Top of STUDY TEXT

Opinion
No. 2022-00777 Index No. 708149/16
12-24-2024
Rubert & Gross, P.C., Brooklyn, NY (Soledad Rubert of counsel), for appellant. Muriel Goode-Trufant, Corporation Counsel, New York, NY (Deborah A. Brenner, Benjamin H. Pollak, and Amy McCamphill of counsel), for respondents.
Rubert & Gross, P.C., Brooklyn, NY (Soledad Rubert of counsel), for appellant.
Muriel Goode-Trufant, Corporation Counsel, New York, NY (Deborah A. Brenner, Benjamin H. Pollak, and Amy McCamphill of counsel), for respondents.
BETSY BARROS, J.P., ROBERT J. MILLER, WILLIAM G. FORD, LOURDES M. VENTURA, JJ.
DECISION & ORDER
In an action, inter alia, to recover damages for false arrest and malicious prosecution, the plaintiff appeals from an order of the Supreme Court, Queens County (Tracy Catapano-Fox, J.), entered January 5, 2022. The order, insofar as appealed from, (1) granted those branches of the motion of the defendants City of New York, Bryan Pierre, John Roberts, Shaun Mara, Patrick Lavin, and Keith Gamrat which were pursuant to CPLR 3211(a)(7) to dismiss the causes of action to recover damages pursuant to 42 USC § 1983 for a violation of the plaintiff's due process right to a fair trial, a violation of his right to be free from continued detention, and failure to intervene and, in effect, pursuant to 42 USC § 1985 to recover damages for conspiracy to violate the plaintiff's civil rights insofar as asserted against the defendants Bryan Pierre, John Roberts, Shaun Mara, Patrick Lavin, and Keith Gamrat, (2) in effect, granted that branch of the motion of the defendants City of New York, Bryan Pierre, John Roberts, Shaun Mara, Patrick Lavin, and Keith Gamrat which was, in effect, pursuant to CPLR 3211(a)(7) to dismiss the cause of action pursuant to 42 USC § 1988 for an award of attorneys' fees insofar as asserted against the defendants Bryan Pierre, John Roberts, Shaun Mara, Patrick Lavin, and Keith Gamrat, and (3) denied the plaintiff's application pursuant to CPLR 3025(b) for leave to amend the complaint.

Bottom of STUDY TEXT

__WORK REQUEST__.
Answer these questions about the court decision above:
1. Which law firm represented the appellant?
2. Which county's Supreme Court entered the order being appealed?
3. Under which CPLR provision did the plaintiff apply for leave to amend the complaint?

Top of EXTRACTED INFORMATION

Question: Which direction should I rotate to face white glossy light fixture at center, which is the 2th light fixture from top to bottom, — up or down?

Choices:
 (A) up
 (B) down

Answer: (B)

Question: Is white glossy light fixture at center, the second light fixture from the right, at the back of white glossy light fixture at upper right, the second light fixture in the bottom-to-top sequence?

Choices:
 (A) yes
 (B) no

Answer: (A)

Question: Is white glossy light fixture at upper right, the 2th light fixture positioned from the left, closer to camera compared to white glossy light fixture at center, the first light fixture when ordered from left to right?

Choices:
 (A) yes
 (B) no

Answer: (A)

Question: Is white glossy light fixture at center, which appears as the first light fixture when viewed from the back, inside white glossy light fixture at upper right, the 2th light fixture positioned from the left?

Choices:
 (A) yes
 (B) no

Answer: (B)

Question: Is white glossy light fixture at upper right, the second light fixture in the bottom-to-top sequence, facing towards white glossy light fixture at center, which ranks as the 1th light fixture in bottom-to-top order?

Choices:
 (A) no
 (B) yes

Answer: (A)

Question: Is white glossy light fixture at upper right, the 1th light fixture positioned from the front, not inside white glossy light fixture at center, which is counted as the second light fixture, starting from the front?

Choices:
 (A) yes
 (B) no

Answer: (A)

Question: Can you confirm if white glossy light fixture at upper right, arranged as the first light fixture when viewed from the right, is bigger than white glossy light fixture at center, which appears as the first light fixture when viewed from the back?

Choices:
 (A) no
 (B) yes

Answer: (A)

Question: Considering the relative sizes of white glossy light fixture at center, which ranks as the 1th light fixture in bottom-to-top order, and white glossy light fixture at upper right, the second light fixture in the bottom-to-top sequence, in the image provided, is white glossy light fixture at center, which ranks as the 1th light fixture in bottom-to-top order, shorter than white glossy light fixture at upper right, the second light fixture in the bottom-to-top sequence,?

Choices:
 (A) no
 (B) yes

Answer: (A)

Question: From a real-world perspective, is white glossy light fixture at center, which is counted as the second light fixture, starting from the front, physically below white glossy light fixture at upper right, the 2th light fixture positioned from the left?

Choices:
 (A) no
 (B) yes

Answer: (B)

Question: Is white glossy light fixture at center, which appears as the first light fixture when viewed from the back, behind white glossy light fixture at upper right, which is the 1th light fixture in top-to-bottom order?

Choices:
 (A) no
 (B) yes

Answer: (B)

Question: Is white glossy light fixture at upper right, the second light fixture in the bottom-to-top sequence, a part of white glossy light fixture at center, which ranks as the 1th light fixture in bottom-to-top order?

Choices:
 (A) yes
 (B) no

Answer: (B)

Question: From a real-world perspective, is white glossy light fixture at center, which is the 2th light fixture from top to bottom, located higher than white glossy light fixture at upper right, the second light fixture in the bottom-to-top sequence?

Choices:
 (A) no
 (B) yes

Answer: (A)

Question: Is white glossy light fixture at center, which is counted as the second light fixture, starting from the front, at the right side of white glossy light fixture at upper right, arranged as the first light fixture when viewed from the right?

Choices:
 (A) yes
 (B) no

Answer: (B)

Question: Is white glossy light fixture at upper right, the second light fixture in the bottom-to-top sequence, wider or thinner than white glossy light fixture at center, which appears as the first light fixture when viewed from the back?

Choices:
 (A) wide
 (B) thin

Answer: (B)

Bottom of EXTRACTED INFORMATION
Top of EXTRACTED INFORMATION

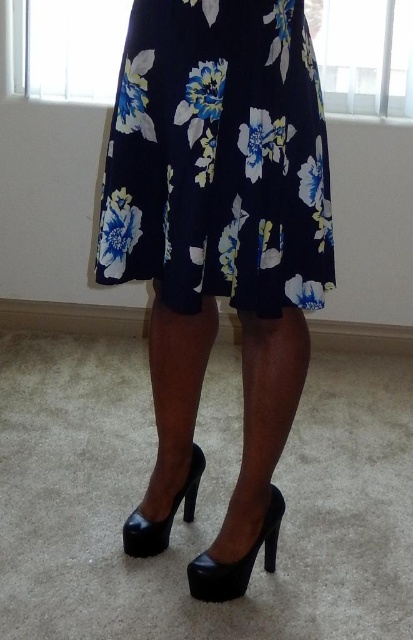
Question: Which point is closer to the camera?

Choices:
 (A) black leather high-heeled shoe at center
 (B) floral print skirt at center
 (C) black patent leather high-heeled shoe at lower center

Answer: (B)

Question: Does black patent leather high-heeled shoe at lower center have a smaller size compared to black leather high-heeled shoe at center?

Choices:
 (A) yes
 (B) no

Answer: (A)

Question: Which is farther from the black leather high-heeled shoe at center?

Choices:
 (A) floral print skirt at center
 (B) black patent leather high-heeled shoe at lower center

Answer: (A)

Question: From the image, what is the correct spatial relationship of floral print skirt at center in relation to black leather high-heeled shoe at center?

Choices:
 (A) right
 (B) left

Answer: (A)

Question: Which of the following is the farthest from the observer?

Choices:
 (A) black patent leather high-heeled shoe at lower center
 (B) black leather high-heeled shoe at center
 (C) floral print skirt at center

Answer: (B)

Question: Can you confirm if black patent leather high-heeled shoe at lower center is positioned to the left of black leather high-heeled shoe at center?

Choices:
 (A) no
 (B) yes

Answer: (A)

Bottom of EXTRACTED INFORMATION

__ANSWER SECTION__.
1. Rubert & Gross, P.C.
2. Queens County
3. CPLR 3025(b)